Figure 30,000 square feet assumes a start-up cost of at least $1 million dollars. The $25,000 one-time license fee to Consumer Protection is the least of the expenses. Consider an up-front investment of at least six months without payment for high-power lights, seeds, fertilizer, electricity, security, and labor – this is a very labor intensive crop.
This is not counting the fact that the DCP can ask a producer to keep a $2 million escrow account in a bank as security on the operation. I was thinking I could come up with investors to front a few hundred thousand, maybe. But $2 million?
I read also businesses from Colorado and California were lobbying the legislature to make the bill more acceptable to their interests. Why wouldn’t they? This bill is a license to grow money, and could be a huge boon to our economy.
But by focusing on industrial scale operations, the legislature is freezing out the smaller producer. It is like a giveaway to Home Depot instead of Park Street Hardware. And it will only be a matter of time before Pfizer and Eli Lilly and other major pharma giants try to squish out the competition.
By not including a provision enforcing provincialism and small producers in the bill, Connecticut will give away a potential home-grown industry to out-of-state interests. The pushers of the bill will say the state wants to control the industry and keep it reputable so the feds have no reason to invade.

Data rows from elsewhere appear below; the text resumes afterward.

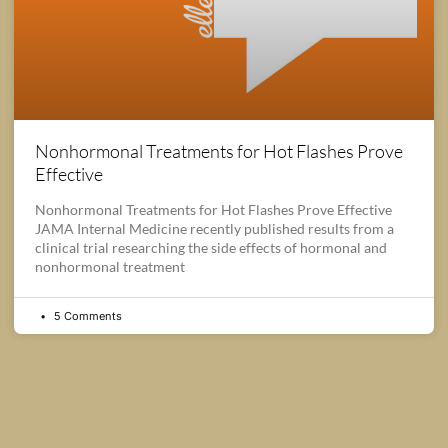
Nonhormonal Treatments for Hot Flashes Prove
Effective
Nonhormonal Treatments for Hot Flashes Prove Effective
JAMA Internal Medicine recently published results from a
clinical trial researching the side effects of hormonal and
nonhormonal treatment
5 Comments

At the same time, the industry is attempting to control the legislation by making it impossible for small, well-run grow operations to exist.

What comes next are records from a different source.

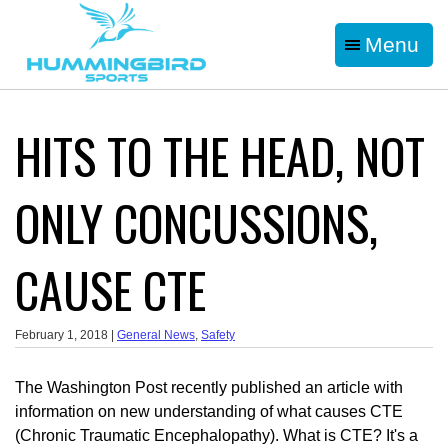
Menu
HITS TO THE HEAD, NOT
ONLY CONCUSSIONS,
CAUSE CTE
February 1, 2018 |
General News
,
Safety
The Washington Post recently published an article with
information on new understanding of what causes CTE
(Chronic Traumatic Encephalopathy). What is CTE? It's a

Perhaps future re-writes of the law can expand to smaller operations, but the state is granting a virtual monopoly to big, out-of-state businesses. The law should include provisions for local producers. What is to say that these big out-of-state interests aren’t controlled by Russian mob money or Chinese mafia?
This is a problem with the Dutch marijuana market. If we don’t allow for local interests, people we don’t know will come in and attempt to take over. We must protect our ability to provide for our own patients medical needs.
Producers will have to partner with distributors, who, under the bill must be licensed pharmacies. That may be okay, but the demise of the family pharmacy combined with the rise of the corporate drug store makes it seem highly unlikely that CVS or Walgreens will be selling the pharmaceutical grade bud.
Again, this creates the problem of multiple millions of dollars needing to start up an operation. Perhaps once pharmacies or dispensaries open up, and we loosen the laws, smaller operators can get in on the action.
I understand the need to make everything as clean as possible, so as to prevent federal law enforcement interference. Rhode Island put its medical weed program on hold while the U.S. attorney there threatens to prosecute the three growers Rhode Island has selected.
It would help if Gov. Malloy joined Rhode Island Gov. Lincoln Chaffee, Vermont Gov. Peter Shumlin and other officials from Colorado and Washington in asking the federal government to reclassify marijuana as a drug with medical benefits.
Should Gov. Malloy sign the bill, he has a responsibility to advocate for a change to the federal laws.
And while this column seems to be focusing on the business end of things, let’s remember that in the end, medical marijuana is about easing the pain of people with serious illnesses, and about making the people who choose to use this type of medicine not criminals.